=== EXTRACTED TEXT ===

----

I’m sympathetic to @KeithBauerANZ’s views here about this not quite fitting right or feeling like a cohesive story. My take is that it’s purely a syntax issue and a result of this proposal being introduced before we have local reference bindings as described in the future directions.
I think from a user perspective local reference bindings are the more fundamental building block and the types described here would be rarely-used convenience wrappers. What I’d naturally/naively expect would be having a borrowing accessor return a borrowed T, and that being a distinct type from a mutable T returned from a mutating accessor, with the accessor called depending on the type of the variable (as if borrowed let x: T were equivalent to and followed the same overload resolution as let x: Borrowed<T> in this proposal). Then, if I want to be able to rebind the reference as an advanced feature, the e.g. Borrowed<T> type could be used as a wrapper. (I’d also expect implicit conversion of mutable T to borrowed T, and then borrowed T to just plain T when T: Copyable, though I admit I haven’t given much though as to how that would interact with generics). That’s pretty much the same semantics as what’s in this proposal; it’s just the types look different, you wouldn’t need to use .value, and Borrowed<T> would build on borrowed T rather than the other way around. (Also, as is probably obvious, I agree that Borrowed and Mutable are better names for the explicit types than Borrow and Inout.)

----

=== RECORDS ===

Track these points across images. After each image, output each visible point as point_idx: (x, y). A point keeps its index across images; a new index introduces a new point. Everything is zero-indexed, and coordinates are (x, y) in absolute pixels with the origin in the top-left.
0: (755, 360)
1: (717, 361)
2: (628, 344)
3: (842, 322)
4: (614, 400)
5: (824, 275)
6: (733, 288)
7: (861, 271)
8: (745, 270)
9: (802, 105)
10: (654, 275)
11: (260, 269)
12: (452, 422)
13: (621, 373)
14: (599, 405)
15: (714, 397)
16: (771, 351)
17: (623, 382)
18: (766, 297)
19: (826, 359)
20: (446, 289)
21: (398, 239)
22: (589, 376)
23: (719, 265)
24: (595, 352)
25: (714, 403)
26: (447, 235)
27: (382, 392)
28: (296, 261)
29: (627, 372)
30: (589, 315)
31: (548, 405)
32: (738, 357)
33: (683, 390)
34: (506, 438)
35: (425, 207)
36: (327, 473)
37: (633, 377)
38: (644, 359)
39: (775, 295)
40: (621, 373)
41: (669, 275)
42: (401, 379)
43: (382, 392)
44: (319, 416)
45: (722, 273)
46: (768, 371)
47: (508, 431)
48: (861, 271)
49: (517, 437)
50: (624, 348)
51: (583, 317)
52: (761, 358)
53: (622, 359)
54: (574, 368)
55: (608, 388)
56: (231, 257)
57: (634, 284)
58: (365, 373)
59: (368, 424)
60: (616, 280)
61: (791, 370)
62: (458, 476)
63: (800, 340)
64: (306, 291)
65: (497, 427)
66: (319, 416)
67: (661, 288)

----

=== EXERCISES TO COMPLETE ===
A. For the forum post about reference bindings, decide whether each statement agrees with it: (i) the writer regards the problem as purely a matter of syntax; (ii) the writer prefers the names Borrow and Inout to Borrowed and Mutable; (iii) the writer considers local reference bindings the more fundamental building block. Answer yes or no for each, quoting the deciding words.
B. Recast the paragraph of the forum post about reference bindings that opens with "I think from a user perspective" as a concise list that keeps its main facts.
C. Echo the forum post about reference bindings from "I’m sympathetic to" up to and including "the future directions.".

=== ANSWERS PER TASK ===
A.
(i) Yes: "My take is that it’s purely a syntax issue"
(ii) No: "I agree that Borrowed and Mutable are better names for the explicit types than Borrow and Inout."
(iii) Yes: "local reference bindings are the more fundamental building block"

B.
- From a user perspective, local reference bindings are the more fundamental building block, and the proposed types would be rarely used convenience wrappers.
- Expected design: a borrowing accessor returns a borrowed T, which is a distinct type from a mutable T returned by a mutating accessor. The accessor called depends on the variable's type.
- Rebinding a reference would be an advanced feature, with a type such as Borrowed<T> used as a wrapper.
- Also expected: implicit conversion of mutable T to borrowed T, and of borrowed T to plain T when T: Copyable. The interaction with generics has not been thought through.
- The semantics match the proposal. The differences are that the types look different, .value is not needed, and Borrowed<T> builds on borrowed T rather than the reverse.
- Borrowed and Mutable are better names for the explicit types than Borrow and Inout.

C.
I’m sympathetic to @KeithBauerANZ’s views here about this not quite fitting right or feeling like a cohesive story. My take is that it’s purely a syntax issue and a result of this proposal being introduced before we have local reference bindings as described in the future directions.